Participants: Joan Acocella, Jonah Bokaer, Roger Copeland, Valda Setterfield
This roundtable is designed to mark two auspicious—and nearly simultaneous—occasions. On April 16 of this year, Merce Cunningham celebrated his 90th birthday (and his latest evening-length dance premiered that night at The Brooklyn Academy of Music). May 19, 2009, will mark the 100th anniversary of the first performances of Sergei Diaghilev's legendary Ballets Russes at the Théâtre du Châtelet in Paris. Diaghilev presided over some of the most glamourous collaborations among leading choreographers, composers, and visual artists the world had ever seen: Nijinsky, Stravinsky, Picasso, Satie, Balanchine, and de Chirico all worked for The Ballets Russes in Paris. Similarly, The Merce Cunningham Dance Company has routinely commissioned musical scores, costumes, and decor from composers and visual artists, including John Cage, Morton Feldman, Robert Rauschenberg, and Jasper Johns. This roundtable will explore the similarities and differences between Diaghilev's Ballets Russes and The Merce Cunningham Dance Company.
Joan Acocella is a staff writer for The New Yorker, where she writes primarily about books and dance. Her own books include Mark Morris (a critical biography of the choreographer), Creating Hysteria: Women and Multiple Personality Disorder, and Willa Cather and the Politics of Criticism. She also edited the first unexpurgated English-language edition of The Diary of Vaslav Nijinsky. Her most recent book, a collection of essays entitled Twenty-eight Artists and Two Saints, was published in paperback in 2008.
Jonah Bokaer is an award-winning dancer, choreographer and media artist. He has performed with Merce Cunningham (2000-2007), John Jasperse (2004-2005), David Gordon (2005-2006), and with many other leading dance artists. He recently collaborated with Robert Wilson on "Kool—Dancing In My Mind" at the Guggenheim. Jonah is one of the founders of Chez Bushwick, a Brooklyn performance space dedicated to pioneering new models of producing and commissioning in the midst of the current funding and real estate crisis.
Roger Copeland (moderator) is Professor of Theater and Dance at Oberlin College. His books include What Is Dance? and Merce Cunningham: The Modernizing of Modern Dance. His essays about dance and theater have appeared in The New York Times, The Village Voice, American Theatre, Partisan Review, The Drama Review, Performing Arts Journal, and many other publications. He wrote and directed The Unrecovered, a feature-length narrative film about 9/11, which was recently screened at Anthology Film Archives in Manhattan.

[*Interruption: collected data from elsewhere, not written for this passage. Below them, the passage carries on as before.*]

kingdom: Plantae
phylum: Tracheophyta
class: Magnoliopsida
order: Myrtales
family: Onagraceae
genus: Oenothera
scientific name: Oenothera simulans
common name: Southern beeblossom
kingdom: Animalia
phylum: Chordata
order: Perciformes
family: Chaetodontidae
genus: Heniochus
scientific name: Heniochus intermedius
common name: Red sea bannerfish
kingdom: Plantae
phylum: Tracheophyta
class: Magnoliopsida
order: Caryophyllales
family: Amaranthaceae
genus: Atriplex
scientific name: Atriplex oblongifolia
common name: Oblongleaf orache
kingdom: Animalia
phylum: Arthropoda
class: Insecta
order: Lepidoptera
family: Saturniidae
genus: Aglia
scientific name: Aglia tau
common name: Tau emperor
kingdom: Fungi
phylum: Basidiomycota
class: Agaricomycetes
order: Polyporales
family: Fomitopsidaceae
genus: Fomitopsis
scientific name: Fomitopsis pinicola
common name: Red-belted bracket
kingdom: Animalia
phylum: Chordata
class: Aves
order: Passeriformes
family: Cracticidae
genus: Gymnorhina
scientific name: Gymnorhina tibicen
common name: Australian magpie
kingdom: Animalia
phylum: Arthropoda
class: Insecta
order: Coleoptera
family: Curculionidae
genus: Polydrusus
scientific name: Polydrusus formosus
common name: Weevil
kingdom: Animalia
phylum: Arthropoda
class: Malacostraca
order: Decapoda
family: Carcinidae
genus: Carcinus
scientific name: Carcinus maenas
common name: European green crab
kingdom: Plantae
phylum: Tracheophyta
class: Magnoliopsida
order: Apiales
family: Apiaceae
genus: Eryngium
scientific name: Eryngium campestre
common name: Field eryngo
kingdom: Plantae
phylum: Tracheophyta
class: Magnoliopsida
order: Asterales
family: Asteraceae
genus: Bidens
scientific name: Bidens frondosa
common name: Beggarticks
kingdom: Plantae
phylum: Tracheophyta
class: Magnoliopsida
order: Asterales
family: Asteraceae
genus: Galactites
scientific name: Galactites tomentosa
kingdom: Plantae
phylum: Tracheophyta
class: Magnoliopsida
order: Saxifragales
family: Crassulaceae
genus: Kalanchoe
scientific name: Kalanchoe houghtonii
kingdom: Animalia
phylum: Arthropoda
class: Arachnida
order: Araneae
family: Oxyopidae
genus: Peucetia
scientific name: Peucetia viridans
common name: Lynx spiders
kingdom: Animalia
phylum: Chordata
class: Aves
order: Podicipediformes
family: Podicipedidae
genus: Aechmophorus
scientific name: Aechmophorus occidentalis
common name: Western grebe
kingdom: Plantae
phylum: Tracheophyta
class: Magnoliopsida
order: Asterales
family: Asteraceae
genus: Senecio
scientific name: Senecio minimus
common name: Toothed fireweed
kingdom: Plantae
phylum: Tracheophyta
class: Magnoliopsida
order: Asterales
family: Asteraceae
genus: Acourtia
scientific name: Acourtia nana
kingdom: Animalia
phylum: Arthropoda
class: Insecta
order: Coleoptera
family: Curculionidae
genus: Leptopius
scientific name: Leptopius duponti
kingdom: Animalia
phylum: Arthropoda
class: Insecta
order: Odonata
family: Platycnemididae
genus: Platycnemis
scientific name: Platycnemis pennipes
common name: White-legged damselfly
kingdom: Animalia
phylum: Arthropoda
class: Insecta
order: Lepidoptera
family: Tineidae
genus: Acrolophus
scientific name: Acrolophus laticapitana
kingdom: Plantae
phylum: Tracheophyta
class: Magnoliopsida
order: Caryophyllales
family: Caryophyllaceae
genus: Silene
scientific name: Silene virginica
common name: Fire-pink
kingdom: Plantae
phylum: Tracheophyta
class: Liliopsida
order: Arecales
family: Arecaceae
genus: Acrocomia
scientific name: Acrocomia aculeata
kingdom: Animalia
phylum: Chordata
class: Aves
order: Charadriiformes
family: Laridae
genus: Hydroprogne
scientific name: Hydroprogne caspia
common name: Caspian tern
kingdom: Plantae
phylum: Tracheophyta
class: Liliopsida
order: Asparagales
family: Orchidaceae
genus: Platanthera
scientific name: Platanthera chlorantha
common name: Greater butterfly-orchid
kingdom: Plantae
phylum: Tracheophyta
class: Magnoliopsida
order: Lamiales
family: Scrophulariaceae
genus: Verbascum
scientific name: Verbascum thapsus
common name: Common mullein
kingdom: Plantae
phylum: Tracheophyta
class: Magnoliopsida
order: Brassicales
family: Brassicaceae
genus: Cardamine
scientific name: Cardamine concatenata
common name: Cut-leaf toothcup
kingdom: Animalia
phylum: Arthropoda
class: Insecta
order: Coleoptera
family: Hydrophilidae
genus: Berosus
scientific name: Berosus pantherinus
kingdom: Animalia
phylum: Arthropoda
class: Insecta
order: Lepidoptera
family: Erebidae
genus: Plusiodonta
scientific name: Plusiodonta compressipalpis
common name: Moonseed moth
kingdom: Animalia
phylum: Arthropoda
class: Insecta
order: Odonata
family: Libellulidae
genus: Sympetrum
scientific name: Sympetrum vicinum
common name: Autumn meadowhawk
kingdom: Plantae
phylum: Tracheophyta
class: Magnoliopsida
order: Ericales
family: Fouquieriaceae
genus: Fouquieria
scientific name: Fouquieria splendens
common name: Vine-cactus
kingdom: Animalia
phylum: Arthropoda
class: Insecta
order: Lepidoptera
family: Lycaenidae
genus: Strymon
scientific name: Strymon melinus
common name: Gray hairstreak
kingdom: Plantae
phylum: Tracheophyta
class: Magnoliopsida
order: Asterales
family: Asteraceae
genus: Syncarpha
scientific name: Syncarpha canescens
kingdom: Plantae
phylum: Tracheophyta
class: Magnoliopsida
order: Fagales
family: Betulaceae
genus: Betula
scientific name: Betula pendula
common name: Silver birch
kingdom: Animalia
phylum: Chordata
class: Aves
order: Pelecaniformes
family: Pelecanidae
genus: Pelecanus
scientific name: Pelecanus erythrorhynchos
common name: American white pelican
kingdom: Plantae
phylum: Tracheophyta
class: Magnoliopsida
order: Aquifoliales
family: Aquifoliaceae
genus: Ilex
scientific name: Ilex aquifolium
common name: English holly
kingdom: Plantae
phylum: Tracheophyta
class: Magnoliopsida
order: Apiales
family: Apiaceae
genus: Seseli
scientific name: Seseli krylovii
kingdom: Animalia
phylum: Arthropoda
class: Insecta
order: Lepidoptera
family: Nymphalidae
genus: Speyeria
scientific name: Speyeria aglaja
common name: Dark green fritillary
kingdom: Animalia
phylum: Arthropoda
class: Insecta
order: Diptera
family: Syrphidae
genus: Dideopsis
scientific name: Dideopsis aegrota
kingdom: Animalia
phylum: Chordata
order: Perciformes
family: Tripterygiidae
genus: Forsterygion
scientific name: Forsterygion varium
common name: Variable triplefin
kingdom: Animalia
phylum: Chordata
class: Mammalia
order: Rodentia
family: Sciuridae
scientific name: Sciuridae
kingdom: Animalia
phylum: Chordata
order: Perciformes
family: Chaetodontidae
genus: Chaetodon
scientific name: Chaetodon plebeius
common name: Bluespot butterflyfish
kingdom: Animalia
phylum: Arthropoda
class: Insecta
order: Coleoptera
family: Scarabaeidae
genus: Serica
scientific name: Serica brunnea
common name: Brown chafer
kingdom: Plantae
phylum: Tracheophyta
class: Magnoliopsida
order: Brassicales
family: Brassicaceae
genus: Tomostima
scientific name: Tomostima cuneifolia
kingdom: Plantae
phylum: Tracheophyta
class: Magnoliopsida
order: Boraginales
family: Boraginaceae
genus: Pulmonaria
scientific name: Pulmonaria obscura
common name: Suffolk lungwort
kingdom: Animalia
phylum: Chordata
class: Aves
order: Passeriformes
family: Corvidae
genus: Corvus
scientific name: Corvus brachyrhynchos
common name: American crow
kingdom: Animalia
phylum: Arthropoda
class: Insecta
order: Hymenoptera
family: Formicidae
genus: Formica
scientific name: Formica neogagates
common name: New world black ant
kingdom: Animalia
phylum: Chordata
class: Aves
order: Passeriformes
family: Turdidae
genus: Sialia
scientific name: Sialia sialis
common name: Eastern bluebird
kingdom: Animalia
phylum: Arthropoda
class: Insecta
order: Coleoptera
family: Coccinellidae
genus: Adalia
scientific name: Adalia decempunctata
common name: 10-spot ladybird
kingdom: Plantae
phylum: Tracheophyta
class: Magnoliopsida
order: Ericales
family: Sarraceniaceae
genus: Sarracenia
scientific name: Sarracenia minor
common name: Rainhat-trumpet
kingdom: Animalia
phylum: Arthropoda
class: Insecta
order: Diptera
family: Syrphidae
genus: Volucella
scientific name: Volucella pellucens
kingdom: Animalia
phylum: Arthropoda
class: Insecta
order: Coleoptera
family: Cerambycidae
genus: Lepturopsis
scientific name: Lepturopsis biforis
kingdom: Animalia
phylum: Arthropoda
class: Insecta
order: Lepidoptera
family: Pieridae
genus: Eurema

Valda Setterfield is a dancer and actor who performed with Merce Cunningham's company between 1964 and 1974. Before moving to America from her native England, she studied with Marie Rambert and Tamara Karsavina, both of whom had ties to Diaghilev's Ballets Russes. Along with David Gordon, she is a founding member of The Pick Up Performance Company; and she co-starred with Mikhail Baryshnikov in David Gordon's "Made in USA," which was broadcast on PBS's Great Performances series in 1987. She has appeared in dance and theater pieces created by Yvonne Rainer, Robert Wilson, Richard Foreman, and JoAnne Akalaitis. She is the recipient of two New York Dance and Performance Awards (The "Bessie" Award) including their 2006 citation for outstanding achievement. She has appeared in films directed by Yvonne Rainer, Brian de Palma, and Woody Allen.